**Requisitos de la tarea**
Transcriba completo y sin alteración alguna el texto sobre la obediencia.

**Texto proporcionado**
Índice
La sociedad permisiva
Motivaciones
La obediencia hasta la edad de trece años
La actitud de los padres
La obediencia de los adolescentes
La persona obediente acepta las decisiones de quien tiene y ejerce la autoridad, las considera como propias, a condición que no se opongan a la justicia, y realiza prontamente lo que ha decidido, tratando de interpretar fielmente la voluntad del que manda.
Es interesante preguntarse por qué la virtud de la justicia está de moda, mientras que la obediencia –una de sus componentes– ahora ya no lo está. Para algunos, la obediencia crea la sensación desagradable de ver su propia voluntad dominada por el poder de otro. Piensan que obedeciendo, sacrifican su personalidad. Piensan que la obediencia aliena la libertad, la creatividad, el espíritu de iniciativa. Y es precisamente porque ellos mismos tienen dudas acerca del valor de la obediencia, que algunos padres son muy permisivos con sus hijos.
Pero la obediencia como virtud, no es la ciega sumisión de esclavos. Y si la persona obedece rebelándose en su interior, no hay virtud. No habrá tampoco virtud si obedeciera porque quien manda es simpático. Estrictamente hablando, la obediencia es una virtud cuando se ejercita porque se reconoce la autoridad de quien manda.
Tal vez la principal razón para el rechazo de la obediencia, al menos entre los jóvenes, sea porque ponen en duda la necesidad de contar con las autoridades.
Sería fácil concluir que esta actitud es el resultado de un orgullo descontrolado, pero es preferible analizar con mayor detalle algunas de las características de la sociedad en que vivimos para comprender mejor lo que significa en realidad obedecer.

**Sección de datos**
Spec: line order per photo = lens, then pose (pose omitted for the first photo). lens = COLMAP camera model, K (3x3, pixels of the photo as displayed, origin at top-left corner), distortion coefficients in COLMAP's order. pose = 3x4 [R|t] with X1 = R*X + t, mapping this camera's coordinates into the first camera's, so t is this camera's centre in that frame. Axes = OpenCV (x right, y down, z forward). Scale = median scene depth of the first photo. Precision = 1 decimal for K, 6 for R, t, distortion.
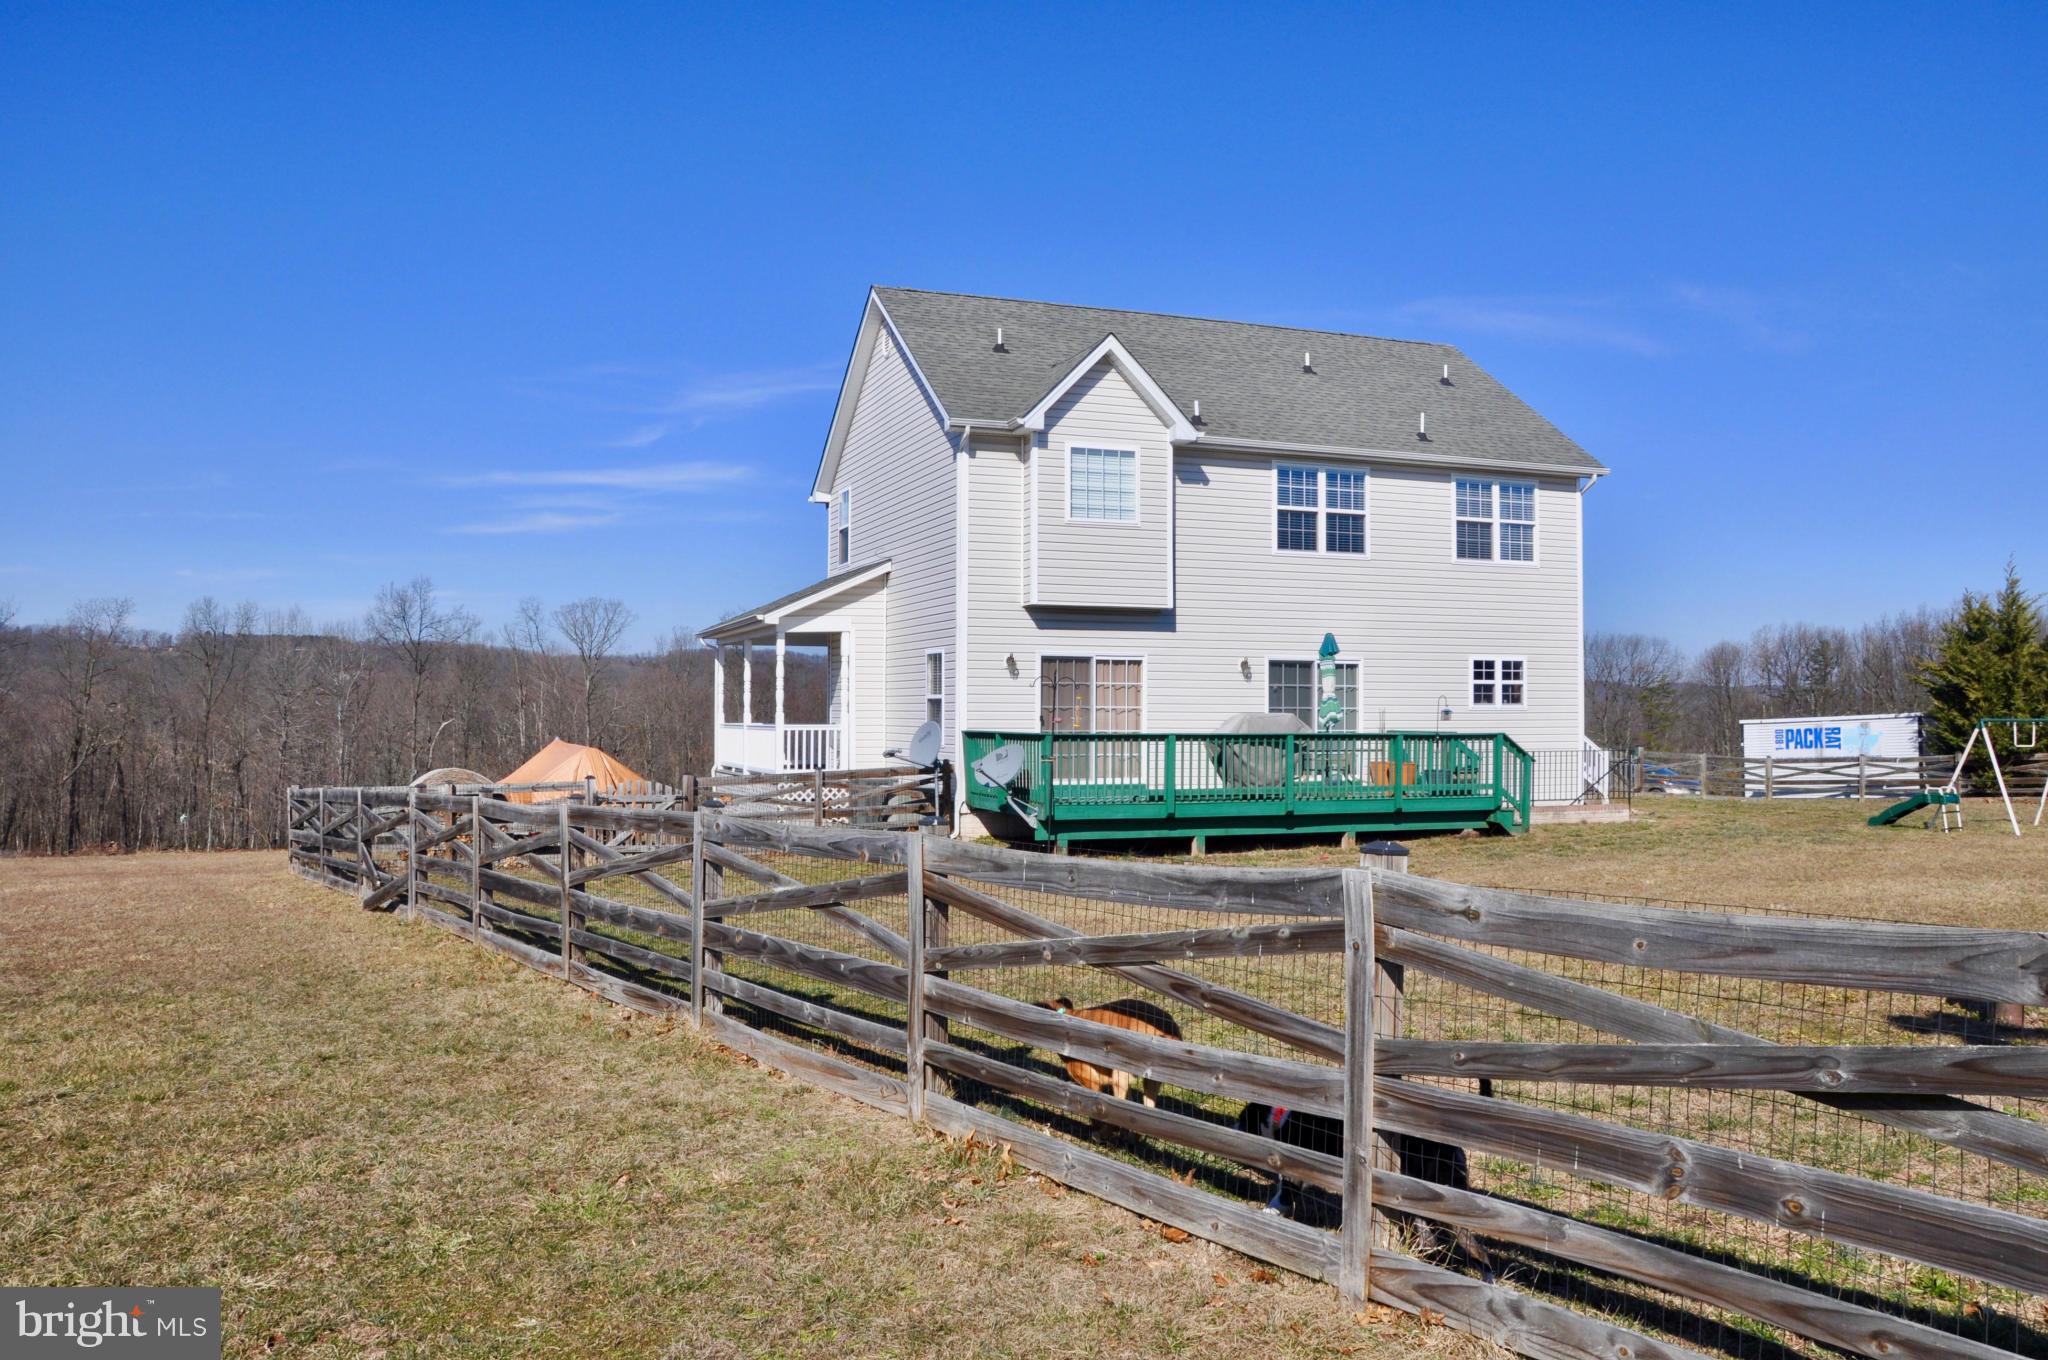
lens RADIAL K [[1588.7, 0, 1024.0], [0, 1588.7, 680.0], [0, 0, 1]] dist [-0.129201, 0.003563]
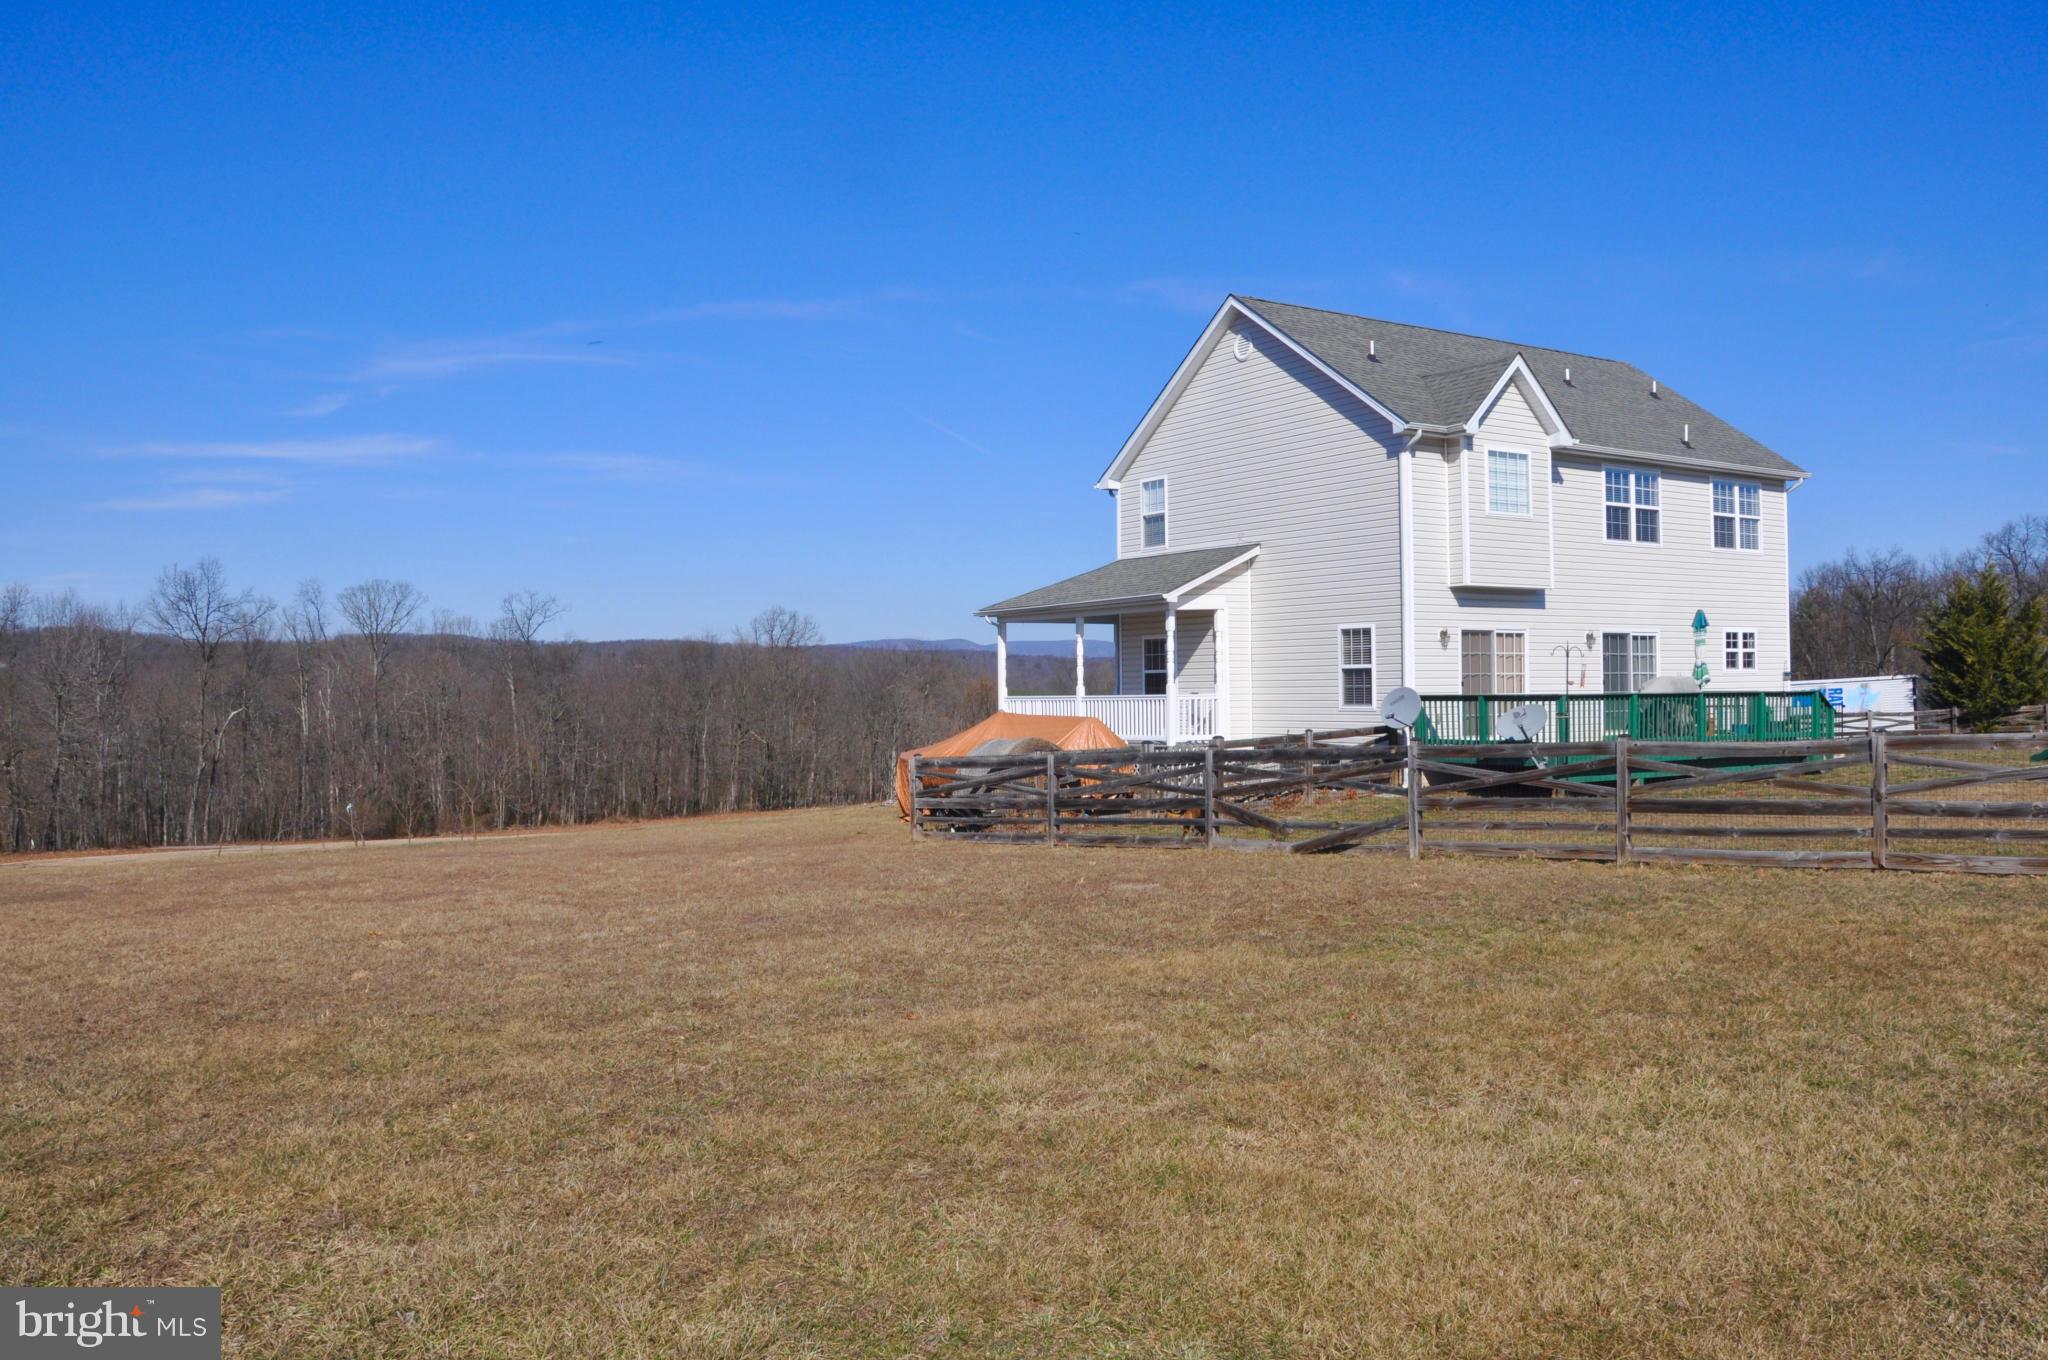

**Respuesta a la tarea**
Índice
La sociedad permisiva
Motivaciones
La obediencia hasta la edad de trece años
La actitud de los padres
La obediencia de los adolescentes
La persona obediente acepta las decisiones de quien tiene y ejerce la autoridad, las considera como propias, a condición que no se opongan a la justicia, y realiza prontamente lo que ha decidido, tratando de interpretar fielmente la voluntad del que manda.
Es interesante preguntarse por qué la virtud de la justicia está de moda, mientras que la obediencia –una de sus componentes– ahora ya no lo está. Para algunos, la obediencia crea la sensación desagradable de ver su propia voluntad dominada por el poder de otro. Piensan que obedeciendo, sacrifican su personalidad. Piensan que la obediencia aliena la libertad, la creatividad, el espíritu de iniciativa. Y es precisamente porque ellos mismos tienen dudas acerca del valor de la obediencia, que algunos padres son muy permisivos con sus hijos.
Pero la obediencia como virtud, no es la ciega sumisión de esclavos. Y si la persona obedece rebelándose en su interior, no hay virtud. No habrá tampoco virtud si obedeciera porque quien manda es simpático. Estrictamente hablando, la obediencia es una virtud cuando se ejercita porque se reconoce la autoridad de quien manda.
Tal vez la principal razón para el rechazo de la obediencia, al menos entre los jóvenes, sea porque ponen en duda la necesidad de contar con las autoridades.
Sería fácil concluir que esta actitud es el resultado de un orgullo descontrolado, pero es preferible analizar con mayor detalle algunas de las características de la sociedad en que vivimos para comprender mejor lo que significa en realidad obedecer.